“Switzerland, in our day, vé! Monsieur Tar-tarin, is nothing more than a vast Kursaal, open from June to September, a panoramic casino, where people come from all four quarters of the globe to amuse themselves, and which is manipulated and managed by a Company richissime by hundreds of thousands of millions, which has its offices in London and Geneva. It costs money, you may be sure, to lease and brush up and trick out all this territory, lakes, forests, mountains, cascades, and to keep a whole people of employés, supernumeraries, and what not, and set up miraculous hotels on the highest summits, with gas, telegraphs, telephones...”
“That, at least, is true,” said Tartarin, thinking aloud, and remembering the Rigi.

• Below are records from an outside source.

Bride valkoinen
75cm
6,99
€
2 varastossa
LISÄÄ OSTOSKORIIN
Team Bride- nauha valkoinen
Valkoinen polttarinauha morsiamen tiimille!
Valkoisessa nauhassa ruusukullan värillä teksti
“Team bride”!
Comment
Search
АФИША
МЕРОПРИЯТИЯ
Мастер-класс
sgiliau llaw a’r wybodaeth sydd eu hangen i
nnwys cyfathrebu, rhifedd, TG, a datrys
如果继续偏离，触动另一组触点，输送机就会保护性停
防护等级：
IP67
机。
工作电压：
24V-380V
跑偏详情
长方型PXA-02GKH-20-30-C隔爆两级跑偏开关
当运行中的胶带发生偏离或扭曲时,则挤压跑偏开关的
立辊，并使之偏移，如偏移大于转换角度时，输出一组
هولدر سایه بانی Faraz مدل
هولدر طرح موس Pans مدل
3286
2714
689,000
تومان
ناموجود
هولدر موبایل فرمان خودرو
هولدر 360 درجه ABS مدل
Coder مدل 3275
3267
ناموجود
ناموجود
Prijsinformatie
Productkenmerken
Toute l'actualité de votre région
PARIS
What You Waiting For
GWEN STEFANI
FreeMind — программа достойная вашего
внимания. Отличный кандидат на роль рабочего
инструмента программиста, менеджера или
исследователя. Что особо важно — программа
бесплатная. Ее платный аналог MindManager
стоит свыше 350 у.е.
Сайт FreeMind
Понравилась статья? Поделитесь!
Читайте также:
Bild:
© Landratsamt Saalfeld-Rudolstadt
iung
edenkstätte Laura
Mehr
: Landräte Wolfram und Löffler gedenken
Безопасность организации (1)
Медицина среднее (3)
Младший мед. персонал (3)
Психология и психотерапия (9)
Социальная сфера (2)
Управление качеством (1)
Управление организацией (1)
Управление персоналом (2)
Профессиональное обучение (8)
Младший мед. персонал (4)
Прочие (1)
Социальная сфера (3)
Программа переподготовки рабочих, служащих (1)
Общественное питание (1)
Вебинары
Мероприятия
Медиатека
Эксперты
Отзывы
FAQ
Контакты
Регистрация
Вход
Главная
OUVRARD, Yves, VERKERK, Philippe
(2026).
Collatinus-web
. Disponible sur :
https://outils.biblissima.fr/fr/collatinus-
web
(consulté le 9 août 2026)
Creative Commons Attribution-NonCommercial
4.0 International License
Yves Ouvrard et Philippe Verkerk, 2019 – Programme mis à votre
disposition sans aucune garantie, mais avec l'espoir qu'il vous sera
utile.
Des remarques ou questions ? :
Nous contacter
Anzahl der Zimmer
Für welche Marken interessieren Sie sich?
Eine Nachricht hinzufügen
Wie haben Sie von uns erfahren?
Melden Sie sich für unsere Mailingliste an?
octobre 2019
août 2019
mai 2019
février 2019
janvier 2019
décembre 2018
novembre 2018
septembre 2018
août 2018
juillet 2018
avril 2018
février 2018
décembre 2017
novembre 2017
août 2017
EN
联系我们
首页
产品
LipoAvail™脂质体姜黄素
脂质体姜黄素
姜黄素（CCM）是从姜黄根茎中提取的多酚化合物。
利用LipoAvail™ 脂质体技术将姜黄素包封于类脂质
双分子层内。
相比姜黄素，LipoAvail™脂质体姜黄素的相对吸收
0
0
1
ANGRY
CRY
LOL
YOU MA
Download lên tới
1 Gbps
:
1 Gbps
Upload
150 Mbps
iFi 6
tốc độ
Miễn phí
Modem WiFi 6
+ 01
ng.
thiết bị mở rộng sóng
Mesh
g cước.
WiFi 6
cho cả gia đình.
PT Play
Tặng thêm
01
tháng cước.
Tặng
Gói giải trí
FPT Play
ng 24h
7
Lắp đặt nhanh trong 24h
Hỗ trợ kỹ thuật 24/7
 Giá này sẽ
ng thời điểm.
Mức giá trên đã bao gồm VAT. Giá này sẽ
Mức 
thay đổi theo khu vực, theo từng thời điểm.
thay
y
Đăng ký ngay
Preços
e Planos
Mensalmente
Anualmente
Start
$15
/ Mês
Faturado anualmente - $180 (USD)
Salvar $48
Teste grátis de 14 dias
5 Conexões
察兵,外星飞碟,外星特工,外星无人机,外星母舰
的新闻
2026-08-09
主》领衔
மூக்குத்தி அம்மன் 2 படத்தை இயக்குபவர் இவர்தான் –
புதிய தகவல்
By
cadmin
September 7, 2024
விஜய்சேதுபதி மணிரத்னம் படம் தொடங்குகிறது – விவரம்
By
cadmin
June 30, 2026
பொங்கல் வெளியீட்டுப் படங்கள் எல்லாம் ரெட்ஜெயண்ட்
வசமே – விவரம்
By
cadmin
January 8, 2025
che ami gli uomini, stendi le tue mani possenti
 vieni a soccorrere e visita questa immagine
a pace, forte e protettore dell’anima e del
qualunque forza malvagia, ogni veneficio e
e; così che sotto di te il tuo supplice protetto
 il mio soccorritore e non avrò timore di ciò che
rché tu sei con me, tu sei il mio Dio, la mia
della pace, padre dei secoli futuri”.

“True!.. But you have seen nothing yet... Go on through the country and you ‘ll not find one corner that is n’t engineered and machine-worked like the under stage of the Opera,—cascades lighted à giorno, turnstiles at the entrance to the glaciers, and loads of railways, hydraulic and funicular, for ascensions. To be sure, the Company, in view of its clients the English and American climbers, keeps up on the noted mountains, Jungfrau, Monk, Finsteraarhorn, an appearance of danger and desolation, though in reality there is no more risk there than elsewhere...”
“But the crevasses, my good fellow, those horrible crevasses... Suppose one falls into them?”
“You fall on snow, Monsieur Tartarin, and you don’t hurt yourself, and there is always at the bottom a porter, a hunter, at any rate some one, who picks you up, shakes and brushes you, and asks graciously: ‘Has monsieur any baggage?’”
“What stuff are you telling me now, Gonzague?”
Bompard redoubled in gravity.
“The keeping up of those crevasses is one of the heaviest expenses of the Company.”
Silence fell for a moment under the tunnel, the surroundings of which were quieting down. No more varied fireworks, Bengal lights, or boats on the water; but the moon had risen and made another conventional landscape, bluish, liquides-cent, with masses of impenetrable shadow...
Tartarin hesitated to believe his companion on his word. Nevertheless, he reflected on the extraordinary things he had seen in four days—the sun on the Rigi, the farce of William Tell—and Bompard’s inventions seemed to him all the more probable because in every Tarasconese the braggart is leashed with a gull.